WHAT YOU SHOULD DO
Please return only the lines between the line with "hfov_deg: 102.1" and the final line of the entries, both included, and exclude pictures.

[Camera calibration parameters]
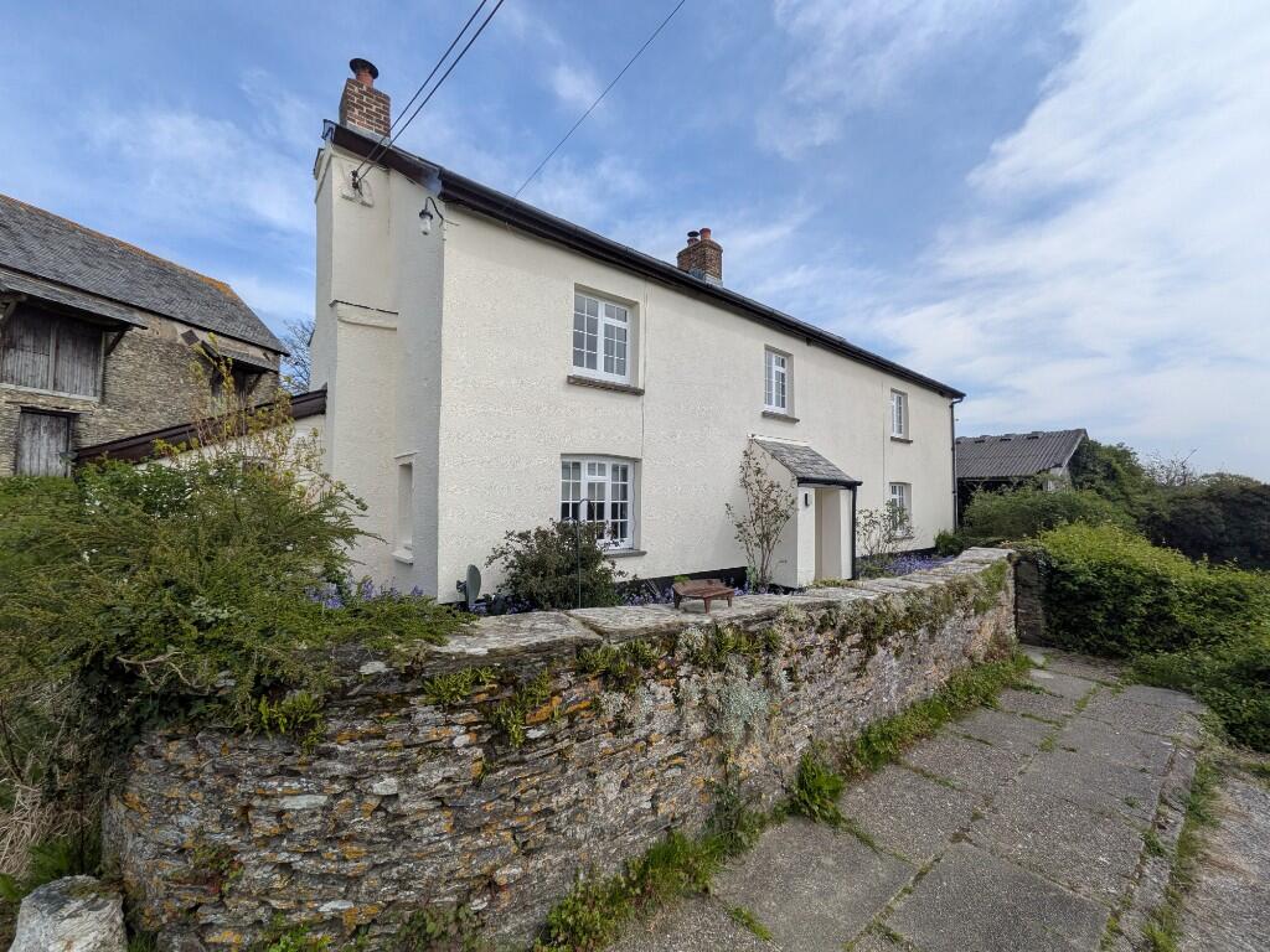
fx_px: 514
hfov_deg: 102.1
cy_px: 476
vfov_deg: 85.7
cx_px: 635
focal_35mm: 14
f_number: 2.2
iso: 49
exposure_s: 1/1631
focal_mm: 1.85
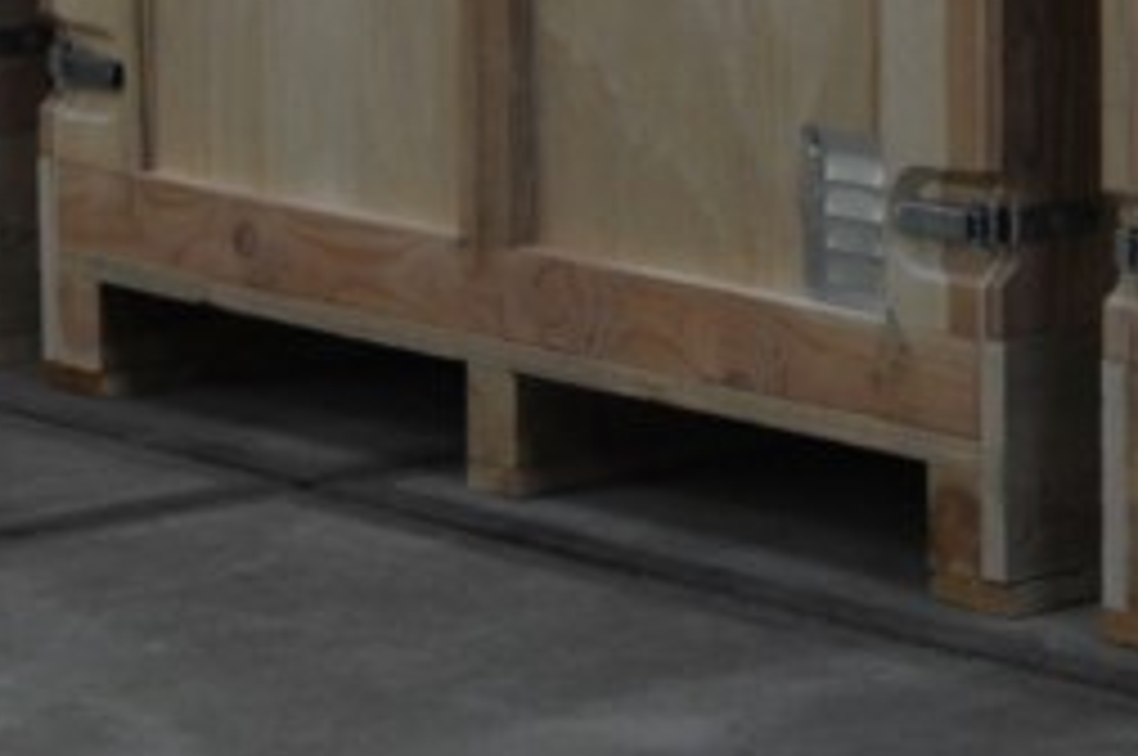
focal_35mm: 209
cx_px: 2555
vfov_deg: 6.3
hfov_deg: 9.0
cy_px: -884
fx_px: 6598
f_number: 5.6
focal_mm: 22
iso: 400
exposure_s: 1/100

WRITTEN RESPONSE
hfov_deg: 102.1
cy_px: 476
vfov_deg: 85.7
cx_px: 635
focal_35mm: 14
f_number: 2.2
iso: 49
exposure_s: 1/1631
focal_mm: 1.85
focal_35mm: 209
cx_px: 2555
vfov_deg: 6.3
hfov_deg: 9.0
cy_px: -884
fx_px: 6598
f_number: 5.6
focal_mm: 22
iso: 400
exposure_s: 1/100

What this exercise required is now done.